Family History: Start

Family History: Start

It’s a new year. Maybe it’s time to start a new hobby? If you’ve never delved into the world of family history, now is the time to start. If you’ve dipped your toe into the world of genealogy, but ground to a halt, now is the time to start afresh. Even if another family member has started a family tree, don’t take it as gospel. Start your own research, include your spouse’s family, venture up or down other family branches. The possibilities are endless. But where do you start?

Start with yourself

Write down what you know about yourself. Many people forget this part, but your family history should begin with you. Where you were born, lived, went to school, worked, married, associated with. Make it easier for future generations to discover your history. If you have a spouse and/or children, write down their details too.

Start your way up the tree

Once you have documented your own life, work up through the generations starting with your parents, then grandparents and great-grandparents. Ask questions (although not everyone will give answers), but back up details with (birth, marriage and death certificates, parish records, census records). It’s tempting, but don’t rush past the closer generations, otherwise you might find yourself researching the wrong people.

Start branching out

If you’ve hit a brick wall with your direct ancestors, start researching other branches of your family tree. You never know who or what you might discover.

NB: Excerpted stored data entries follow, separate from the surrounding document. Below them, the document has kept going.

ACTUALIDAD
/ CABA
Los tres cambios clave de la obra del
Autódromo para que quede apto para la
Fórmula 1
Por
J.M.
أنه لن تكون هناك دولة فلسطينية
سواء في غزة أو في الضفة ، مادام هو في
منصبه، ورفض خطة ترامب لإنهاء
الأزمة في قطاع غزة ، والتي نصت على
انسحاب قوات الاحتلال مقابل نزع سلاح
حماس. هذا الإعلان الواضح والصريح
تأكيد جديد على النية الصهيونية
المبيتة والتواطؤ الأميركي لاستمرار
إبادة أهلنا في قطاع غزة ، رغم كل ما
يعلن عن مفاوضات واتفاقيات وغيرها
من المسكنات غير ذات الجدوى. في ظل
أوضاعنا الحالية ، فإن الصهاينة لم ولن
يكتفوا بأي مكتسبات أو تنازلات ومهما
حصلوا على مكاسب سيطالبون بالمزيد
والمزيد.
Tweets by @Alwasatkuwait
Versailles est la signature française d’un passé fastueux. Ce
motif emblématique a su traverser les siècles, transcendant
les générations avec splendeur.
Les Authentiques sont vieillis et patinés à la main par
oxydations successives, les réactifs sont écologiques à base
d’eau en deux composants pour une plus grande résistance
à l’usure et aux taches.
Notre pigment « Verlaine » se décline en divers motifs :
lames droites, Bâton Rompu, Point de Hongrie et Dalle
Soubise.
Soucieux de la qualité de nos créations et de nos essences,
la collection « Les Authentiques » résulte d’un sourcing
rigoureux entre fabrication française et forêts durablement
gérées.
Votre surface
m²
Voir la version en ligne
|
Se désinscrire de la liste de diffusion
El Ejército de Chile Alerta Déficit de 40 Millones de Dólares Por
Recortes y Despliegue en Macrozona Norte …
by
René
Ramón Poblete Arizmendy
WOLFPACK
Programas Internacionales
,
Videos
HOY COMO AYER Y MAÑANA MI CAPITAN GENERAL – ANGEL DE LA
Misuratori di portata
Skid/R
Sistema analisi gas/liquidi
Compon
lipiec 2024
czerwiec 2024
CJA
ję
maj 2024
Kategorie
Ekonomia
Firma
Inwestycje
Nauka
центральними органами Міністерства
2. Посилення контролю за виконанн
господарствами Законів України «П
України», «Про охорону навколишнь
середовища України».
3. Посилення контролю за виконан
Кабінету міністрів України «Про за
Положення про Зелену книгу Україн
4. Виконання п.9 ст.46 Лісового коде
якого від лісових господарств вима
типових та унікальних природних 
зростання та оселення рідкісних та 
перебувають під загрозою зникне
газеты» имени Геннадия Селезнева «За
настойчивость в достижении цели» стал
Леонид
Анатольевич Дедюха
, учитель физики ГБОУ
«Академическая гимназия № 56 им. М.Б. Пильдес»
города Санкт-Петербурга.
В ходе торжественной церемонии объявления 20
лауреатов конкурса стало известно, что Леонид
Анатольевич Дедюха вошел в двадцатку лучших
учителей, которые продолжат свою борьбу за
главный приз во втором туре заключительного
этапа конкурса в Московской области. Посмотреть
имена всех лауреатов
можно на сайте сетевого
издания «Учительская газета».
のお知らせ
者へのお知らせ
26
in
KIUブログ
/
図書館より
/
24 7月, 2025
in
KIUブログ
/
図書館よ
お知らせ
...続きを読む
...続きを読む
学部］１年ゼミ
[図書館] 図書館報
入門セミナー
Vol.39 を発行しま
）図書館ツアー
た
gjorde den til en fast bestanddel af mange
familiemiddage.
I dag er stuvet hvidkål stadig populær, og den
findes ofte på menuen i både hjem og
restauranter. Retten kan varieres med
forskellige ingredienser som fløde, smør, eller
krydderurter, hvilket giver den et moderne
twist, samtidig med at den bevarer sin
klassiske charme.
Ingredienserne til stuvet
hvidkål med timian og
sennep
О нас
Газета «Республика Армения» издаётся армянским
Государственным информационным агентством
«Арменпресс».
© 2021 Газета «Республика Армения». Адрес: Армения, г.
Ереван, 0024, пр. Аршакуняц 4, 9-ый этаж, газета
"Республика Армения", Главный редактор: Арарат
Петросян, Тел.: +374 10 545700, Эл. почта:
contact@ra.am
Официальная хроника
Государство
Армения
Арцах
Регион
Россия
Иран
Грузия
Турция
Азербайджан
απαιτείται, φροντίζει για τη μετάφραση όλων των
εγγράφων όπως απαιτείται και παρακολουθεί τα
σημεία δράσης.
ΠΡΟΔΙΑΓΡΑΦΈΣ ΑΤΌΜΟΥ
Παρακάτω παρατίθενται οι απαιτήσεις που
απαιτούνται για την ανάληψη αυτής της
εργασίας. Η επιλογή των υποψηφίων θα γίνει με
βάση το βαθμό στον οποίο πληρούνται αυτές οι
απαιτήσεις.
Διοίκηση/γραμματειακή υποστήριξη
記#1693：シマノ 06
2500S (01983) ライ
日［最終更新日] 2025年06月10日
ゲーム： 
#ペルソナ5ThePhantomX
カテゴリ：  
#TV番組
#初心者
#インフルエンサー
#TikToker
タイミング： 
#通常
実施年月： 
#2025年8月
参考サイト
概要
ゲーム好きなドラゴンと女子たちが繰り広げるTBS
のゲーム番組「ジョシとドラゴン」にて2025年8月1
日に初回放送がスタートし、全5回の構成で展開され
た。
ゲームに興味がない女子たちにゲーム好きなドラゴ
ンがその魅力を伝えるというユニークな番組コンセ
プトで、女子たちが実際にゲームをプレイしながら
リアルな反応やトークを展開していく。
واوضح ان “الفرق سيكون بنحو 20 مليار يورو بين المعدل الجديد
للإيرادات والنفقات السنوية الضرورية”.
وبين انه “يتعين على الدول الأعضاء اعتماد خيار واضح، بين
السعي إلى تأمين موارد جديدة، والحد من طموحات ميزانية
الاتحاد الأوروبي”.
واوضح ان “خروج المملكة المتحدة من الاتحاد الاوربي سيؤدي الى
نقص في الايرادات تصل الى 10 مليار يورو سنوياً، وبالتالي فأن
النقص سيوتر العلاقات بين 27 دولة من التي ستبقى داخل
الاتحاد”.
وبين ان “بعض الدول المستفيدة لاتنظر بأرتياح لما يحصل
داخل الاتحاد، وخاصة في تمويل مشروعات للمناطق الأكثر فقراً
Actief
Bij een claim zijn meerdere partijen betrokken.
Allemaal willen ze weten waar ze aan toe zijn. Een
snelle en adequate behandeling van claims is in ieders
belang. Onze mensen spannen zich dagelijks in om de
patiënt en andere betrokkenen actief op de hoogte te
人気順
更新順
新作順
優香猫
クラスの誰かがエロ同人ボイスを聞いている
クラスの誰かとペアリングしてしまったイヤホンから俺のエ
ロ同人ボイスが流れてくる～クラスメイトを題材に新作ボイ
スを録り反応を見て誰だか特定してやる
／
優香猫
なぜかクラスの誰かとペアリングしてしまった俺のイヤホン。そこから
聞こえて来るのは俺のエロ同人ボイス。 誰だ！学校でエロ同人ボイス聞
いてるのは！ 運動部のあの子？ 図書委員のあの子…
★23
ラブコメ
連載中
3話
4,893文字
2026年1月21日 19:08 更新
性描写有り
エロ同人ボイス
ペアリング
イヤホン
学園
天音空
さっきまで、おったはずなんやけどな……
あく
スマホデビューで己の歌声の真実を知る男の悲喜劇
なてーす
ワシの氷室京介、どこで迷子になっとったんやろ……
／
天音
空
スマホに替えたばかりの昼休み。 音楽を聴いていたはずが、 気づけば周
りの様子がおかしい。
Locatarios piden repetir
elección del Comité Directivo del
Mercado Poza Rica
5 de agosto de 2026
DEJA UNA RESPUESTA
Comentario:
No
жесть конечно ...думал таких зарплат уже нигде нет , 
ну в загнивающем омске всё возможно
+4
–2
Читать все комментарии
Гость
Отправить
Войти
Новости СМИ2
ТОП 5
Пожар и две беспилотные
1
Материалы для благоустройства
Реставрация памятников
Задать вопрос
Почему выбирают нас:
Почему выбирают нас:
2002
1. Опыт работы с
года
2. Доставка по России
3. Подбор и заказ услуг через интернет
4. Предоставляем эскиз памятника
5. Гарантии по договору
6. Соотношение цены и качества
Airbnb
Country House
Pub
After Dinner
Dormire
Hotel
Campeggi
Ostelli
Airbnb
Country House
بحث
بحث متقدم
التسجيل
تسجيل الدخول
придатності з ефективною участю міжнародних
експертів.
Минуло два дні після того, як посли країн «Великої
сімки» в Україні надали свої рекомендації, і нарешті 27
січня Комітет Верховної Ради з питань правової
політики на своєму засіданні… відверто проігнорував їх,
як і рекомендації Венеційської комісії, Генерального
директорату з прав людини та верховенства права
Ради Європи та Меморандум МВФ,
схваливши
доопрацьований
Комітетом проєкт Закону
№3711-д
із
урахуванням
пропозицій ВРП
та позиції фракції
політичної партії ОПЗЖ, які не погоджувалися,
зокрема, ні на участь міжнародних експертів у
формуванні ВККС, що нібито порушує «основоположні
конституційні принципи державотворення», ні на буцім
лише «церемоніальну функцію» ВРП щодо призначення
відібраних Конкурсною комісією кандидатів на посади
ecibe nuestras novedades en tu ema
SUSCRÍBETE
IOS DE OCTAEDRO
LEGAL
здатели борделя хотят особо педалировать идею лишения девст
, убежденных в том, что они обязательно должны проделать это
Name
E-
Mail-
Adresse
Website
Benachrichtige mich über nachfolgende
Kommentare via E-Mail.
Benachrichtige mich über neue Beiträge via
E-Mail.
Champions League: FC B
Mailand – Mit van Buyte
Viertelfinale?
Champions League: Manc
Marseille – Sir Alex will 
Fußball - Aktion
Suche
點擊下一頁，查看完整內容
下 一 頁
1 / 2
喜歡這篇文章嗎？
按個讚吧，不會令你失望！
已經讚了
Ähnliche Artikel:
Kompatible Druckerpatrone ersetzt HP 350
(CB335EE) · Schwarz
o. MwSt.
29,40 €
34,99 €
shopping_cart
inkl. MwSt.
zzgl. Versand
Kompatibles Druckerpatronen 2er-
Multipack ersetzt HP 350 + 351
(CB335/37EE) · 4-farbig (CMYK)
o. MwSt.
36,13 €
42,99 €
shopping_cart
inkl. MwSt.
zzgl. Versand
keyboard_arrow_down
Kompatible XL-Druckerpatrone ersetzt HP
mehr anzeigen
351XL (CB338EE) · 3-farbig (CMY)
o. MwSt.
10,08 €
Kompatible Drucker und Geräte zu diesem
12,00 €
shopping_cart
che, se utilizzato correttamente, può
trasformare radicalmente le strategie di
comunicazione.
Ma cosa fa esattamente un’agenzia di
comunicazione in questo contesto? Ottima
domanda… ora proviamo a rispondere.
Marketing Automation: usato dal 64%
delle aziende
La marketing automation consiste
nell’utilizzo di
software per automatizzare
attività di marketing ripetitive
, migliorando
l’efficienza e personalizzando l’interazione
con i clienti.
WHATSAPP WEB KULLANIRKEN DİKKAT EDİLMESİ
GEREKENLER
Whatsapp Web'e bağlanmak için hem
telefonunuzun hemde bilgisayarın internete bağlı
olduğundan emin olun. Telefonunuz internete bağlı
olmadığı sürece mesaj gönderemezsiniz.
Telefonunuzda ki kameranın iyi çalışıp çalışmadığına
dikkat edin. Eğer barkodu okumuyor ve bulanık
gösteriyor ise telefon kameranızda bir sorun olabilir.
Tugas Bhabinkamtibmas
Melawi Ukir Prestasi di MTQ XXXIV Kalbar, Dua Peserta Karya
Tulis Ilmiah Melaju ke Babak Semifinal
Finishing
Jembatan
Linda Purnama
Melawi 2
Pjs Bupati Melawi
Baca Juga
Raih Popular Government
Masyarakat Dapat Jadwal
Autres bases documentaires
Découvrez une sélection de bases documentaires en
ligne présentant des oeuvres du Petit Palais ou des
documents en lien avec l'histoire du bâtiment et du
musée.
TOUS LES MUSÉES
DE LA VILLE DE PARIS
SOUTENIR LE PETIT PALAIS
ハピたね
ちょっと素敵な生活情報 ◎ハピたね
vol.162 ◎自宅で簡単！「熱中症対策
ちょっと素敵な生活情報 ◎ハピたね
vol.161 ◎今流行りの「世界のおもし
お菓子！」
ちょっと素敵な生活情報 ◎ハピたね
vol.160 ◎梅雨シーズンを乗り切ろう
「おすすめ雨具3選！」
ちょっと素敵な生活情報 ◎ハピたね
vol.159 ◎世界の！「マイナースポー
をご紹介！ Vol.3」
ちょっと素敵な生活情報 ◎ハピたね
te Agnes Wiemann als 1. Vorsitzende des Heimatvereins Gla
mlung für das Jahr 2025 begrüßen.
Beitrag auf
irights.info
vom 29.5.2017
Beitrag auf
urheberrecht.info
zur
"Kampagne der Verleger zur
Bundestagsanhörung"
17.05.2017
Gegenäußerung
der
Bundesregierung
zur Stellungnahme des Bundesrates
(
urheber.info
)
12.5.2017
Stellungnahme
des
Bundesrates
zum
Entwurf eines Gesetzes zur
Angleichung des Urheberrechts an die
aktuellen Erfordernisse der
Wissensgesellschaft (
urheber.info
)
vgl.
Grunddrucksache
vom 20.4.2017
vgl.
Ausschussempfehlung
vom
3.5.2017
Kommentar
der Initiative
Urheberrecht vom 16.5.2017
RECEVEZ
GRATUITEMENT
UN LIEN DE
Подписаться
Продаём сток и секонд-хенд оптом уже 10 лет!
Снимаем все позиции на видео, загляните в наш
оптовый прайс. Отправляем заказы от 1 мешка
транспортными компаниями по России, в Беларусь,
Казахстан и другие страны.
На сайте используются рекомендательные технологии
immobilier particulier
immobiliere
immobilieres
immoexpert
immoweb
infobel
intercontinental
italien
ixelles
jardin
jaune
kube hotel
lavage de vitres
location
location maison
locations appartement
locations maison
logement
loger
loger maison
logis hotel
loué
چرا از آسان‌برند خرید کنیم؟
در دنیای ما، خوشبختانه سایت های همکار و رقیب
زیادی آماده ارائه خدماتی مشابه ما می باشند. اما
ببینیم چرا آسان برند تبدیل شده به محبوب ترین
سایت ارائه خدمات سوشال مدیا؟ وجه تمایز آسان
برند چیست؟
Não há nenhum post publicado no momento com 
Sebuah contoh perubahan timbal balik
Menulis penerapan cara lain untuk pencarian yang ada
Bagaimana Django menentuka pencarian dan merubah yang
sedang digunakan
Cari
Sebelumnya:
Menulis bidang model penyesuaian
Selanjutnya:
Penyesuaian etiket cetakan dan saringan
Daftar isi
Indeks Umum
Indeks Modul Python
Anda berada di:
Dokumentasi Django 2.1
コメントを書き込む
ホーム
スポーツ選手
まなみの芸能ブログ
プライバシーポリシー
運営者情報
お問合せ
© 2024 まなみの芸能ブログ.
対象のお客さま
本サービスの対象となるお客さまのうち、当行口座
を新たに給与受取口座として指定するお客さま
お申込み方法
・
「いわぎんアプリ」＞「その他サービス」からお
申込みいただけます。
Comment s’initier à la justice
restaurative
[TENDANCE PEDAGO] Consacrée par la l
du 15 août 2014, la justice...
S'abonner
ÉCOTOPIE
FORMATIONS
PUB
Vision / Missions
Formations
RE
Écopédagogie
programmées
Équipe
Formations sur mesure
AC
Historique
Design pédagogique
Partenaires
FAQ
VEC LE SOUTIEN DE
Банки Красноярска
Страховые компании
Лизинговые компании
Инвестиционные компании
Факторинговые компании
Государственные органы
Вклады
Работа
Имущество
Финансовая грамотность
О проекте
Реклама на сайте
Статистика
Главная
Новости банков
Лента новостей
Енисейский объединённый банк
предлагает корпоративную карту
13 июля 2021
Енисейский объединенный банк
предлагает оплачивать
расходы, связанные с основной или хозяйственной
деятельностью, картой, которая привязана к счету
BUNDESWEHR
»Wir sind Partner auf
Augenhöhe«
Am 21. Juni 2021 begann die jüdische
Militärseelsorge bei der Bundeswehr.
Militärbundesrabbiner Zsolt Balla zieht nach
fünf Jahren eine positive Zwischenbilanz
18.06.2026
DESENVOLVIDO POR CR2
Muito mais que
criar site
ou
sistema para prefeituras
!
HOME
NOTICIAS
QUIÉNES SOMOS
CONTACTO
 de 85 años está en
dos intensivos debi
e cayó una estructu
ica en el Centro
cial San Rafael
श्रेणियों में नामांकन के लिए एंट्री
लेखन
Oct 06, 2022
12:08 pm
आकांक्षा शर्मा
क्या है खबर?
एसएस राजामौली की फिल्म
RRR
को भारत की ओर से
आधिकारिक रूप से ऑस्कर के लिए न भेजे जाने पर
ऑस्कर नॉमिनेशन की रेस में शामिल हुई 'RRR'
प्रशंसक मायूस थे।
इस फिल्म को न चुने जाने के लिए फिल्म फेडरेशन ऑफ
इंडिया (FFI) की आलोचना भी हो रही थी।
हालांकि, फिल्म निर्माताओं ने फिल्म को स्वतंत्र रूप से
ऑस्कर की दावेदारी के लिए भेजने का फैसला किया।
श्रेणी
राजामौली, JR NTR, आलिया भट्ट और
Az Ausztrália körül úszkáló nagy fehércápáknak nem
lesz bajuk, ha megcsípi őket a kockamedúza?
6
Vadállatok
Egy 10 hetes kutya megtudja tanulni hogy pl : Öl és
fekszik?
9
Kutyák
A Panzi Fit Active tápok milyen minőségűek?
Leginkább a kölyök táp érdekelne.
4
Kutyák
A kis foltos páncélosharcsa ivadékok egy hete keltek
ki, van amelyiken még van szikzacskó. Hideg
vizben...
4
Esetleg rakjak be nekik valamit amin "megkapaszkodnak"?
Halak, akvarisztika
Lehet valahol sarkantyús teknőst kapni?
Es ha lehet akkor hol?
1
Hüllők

Start questioning everything

Found a family tree which includes your ancestors? Don’t just take their word for it that their research is correct. Don’t just copy it. Question it… Do they have the records to back it up? Does it make sense? If their information differs to yours, question it! Don’t automatically assume it’s the other person who’s wrong either, you may well have made a mistake somewhere along the line.

Start fleshing out the data

Your ancestors were more than just data. Flesh out names, dates and locations with stories from family members and from newspapers. Through newspaper archives I discovered my four-times great-grandfather regularly appeared in local newspapers for being “Drunk and Riotous”, but I also discovered that he wasn’t just an old drunk… A magistrate who had known him for many years described him as “a respectable, inoffensive man when sober”. He just had a tendency to have a drink or two at the market and it would all go wrong after that!

Need some help starting?

Websites such as FindMyPast and Ancestry have free trials and records. Also be sure to check out Family Search and FreeBMD (birth, marriage and deaths in England & Wales) which are free to use. Web forums and Facebook groups will also prove useful.


This post was written as part of the 52 Ancestors in 52 Weeks challenge.
I’ll be honest and say it’s very unlikely I’ll manage all 52 weeks, but I’ll give it a go! Why not join in?


  1. Kelly says:

    I’m one of those who finds it interesting as long as someone else does the research. 😉 Fortunately, I’ve had folks on both sides of my family who have done so.

  2. Jo says:

    One of the things I’ve loved when researching my family tree is contacting, and being contacted by, other family members. I’ve made some great friends along the way and we’ve been able to share information, documents and photos.

  3. My mother-in-law is the one member of the family interested in tracing family trees, although she has hit brick walls on more than one occasion and now is really at the point when she needs to be out and about going through Parish registers, which is a little more difficult and costly for her.

    Some of the information she has amassed about individual family members is quite amazing, although contacting long lost relatives can have the opposite affect to the one you would like.

    She discovered that a certain family member she had always been led to believe was an uncle, was in fact a brother, although his family (the gentleman in question was quite elderly and had recently passed away) were less than pleased to have her contact them and very politely but firmly, asked that she didn’t contact them again, as thet wanted to let sleeping dogs lie and would rather not have the truth dragged out into the public domain.

    Still, she did find some interesting facts out about my family too, so I was more than pleased to have her dig around a little.

    I hope that you have fun with the challenge and find some interesting facts which you might like to share.

    Have a very Happy New Year 🙂


  4. Sue says:

    Hi Nikki,
    It is so important to start researching correctly by beginning with yourself and working out one generation at a time. My paper trail, after 40+ years of researching, is proving true on my mother’s side of the tree. But by using DNA, much of my father’s paper trail is proving false. Oh why do people keep secrets when all we want is the truth whatever it might lead us to.

  5. rashbre says:

    I’m a ‘helper-outer’ for our family tree, which uses that Family Tree Maker system and links to The newspaper archives are also very useful and add colour to the whole thing. We’ve found alleged knife fights, drunkenness and other such deeds as well as the more normal stuff.

  6. Barbara says:

    I hit a brick wall some months ago and rather gave up, but I hope to start again this year and perhaps I need to start with me. Thanks for this post I hope it will inspire me.

  7. Deb says:

    I like the fact that as each year passes, more information is released and becomes accessible. Each new year is a reason to start re-looking at records and individuals you are still compiling facts on.

  8. CherryPie says:

    Family history research is fascinating and reveals some quite unexpected things. One branch of my family I have so far drawn a blank on and would like to know more.

  9. Teresa says:

    Great post 🙂 I love how you adapted the prompt! I may link to it for my genealogy patrons at the library where I work, assuming that’s ok with you.